But the measure has encountered opposition from educators who fear that the new definition will increase the number of children qualifying for special education, increasing program costs.

The provision calling for a review of the old definition is included in a bill to reauthorize the Rehabilitation Act of 1973. A companion bill passed by the House this summer does not address the issue.

The Senate bill would direct the Education Department to seek public comment on changing the term "seriously emotionally disturbed'' in federal special-education law to "emotionally and behaviorally disordered.''

According to the National Mental Health-Special Education Coalition, the 17 groups backing the change, the second term is more accurate and less stigmatizing.

Under the bill, the department also would have to seek comments on a proposed new definition for "emotionally and behaviorally disordered'' put forward by the coalition. (See Education Week, April 29, 1992.)

The department would have to report to Congress on the result of the public inquiries within a year.

The coalition is lobbying for the change to better target special-education services for emotionally disturbed children, who are considered among the most underserved of all disabled students.

Effect on Services

Sometimes perceived simply as "bad kids,'' experts say, many emotionally disturbed children fall through the cracks because they do not meet the criteria of the current federal special-education definition.

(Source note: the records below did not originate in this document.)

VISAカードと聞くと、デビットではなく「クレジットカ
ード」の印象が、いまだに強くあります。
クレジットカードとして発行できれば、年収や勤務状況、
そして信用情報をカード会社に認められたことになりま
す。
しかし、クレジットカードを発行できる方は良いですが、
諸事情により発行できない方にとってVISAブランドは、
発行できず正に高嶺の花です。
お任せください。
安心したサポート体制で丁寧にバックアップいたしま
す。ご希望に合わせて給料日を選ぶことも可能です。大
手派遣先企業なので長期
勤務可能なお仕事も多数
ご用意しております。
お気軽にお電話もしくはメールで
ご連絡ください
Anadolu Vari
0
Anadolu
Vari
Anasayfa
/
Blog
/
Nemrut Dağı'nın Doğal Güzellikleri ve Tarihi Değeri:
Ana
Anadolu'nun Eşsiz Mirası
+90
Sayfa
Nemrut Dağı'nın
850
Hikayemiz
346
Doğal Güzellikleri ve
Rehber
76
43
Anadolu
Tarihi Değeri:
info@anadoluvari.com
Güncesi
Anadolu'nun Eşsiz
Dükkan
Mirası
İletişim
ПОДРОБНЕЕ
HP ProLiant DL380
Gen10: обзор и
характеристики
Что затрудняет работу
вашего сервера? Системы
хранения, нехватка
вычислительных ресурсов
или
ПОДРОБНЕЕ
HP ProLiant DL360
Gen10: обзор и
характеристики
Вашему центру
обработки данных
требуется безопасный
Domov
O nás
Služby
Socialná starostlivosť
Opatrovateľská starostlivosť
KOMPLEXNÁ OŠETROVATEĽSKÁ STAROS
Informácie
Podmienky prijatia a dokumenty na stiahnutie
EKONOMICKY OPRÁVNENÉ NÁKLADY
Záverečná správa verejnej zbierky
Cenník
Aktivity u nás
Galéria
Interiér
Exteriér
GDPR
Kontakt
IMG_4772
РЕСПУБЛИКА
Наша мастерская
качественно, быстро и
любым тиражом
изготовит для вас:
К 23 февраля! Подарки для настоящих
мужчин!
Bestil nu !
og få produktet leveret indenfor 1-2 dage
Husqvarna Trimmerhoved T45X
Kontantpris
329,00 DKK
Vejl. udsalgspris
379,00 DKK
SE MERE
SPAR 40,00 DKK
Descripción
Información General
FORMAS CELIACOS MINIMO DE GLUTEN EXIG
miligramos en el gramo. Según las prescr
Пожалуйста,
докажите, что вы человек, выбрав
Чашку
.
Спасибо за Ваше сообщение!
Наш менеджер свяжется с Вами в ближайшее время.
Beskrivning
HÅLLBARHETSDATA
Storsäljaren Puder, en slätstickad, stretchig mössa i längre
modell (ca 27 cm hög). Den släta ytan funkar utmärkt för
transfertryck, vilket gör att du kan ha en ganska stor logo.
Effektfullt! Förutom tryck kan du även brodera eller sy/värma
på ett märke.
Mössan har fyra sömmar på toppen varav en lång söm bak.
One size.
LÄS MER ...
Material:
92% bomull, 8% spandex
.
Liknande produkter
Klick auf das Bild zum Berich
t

Edward R. Kealy, the director of federal programs for the National School Boards Association, said his organization fears the new definition will funnel children into special-education programs when they might be better served elsewhere.

"Will this make it more likely children will be classified as requiring special-education services rather than general-educational services, alternative programs, or help from other agencies?'' he asked.

"Special education is growing while the amount of federal monies for the program is not increasing and state monies are being cut back,'' he said. "The inevitable effect could be to squeeze general-education budgets further.''

Backers of the change said they do not yet know if it would increase the numbers of students in special-education programs.

While the coalition says more emotionally disturbed children should qualify for special education, said Chris Koyanagi, a co-chairman of the group, "I don't think the definition decides how many kids do or don't get services.''

"I think it has some impact on which kids get services,'' she added. "States have many ways to keep the numbers of kids in special education at levels they can handle.''

A House-Senate conference on the bill is expected to take place later this month.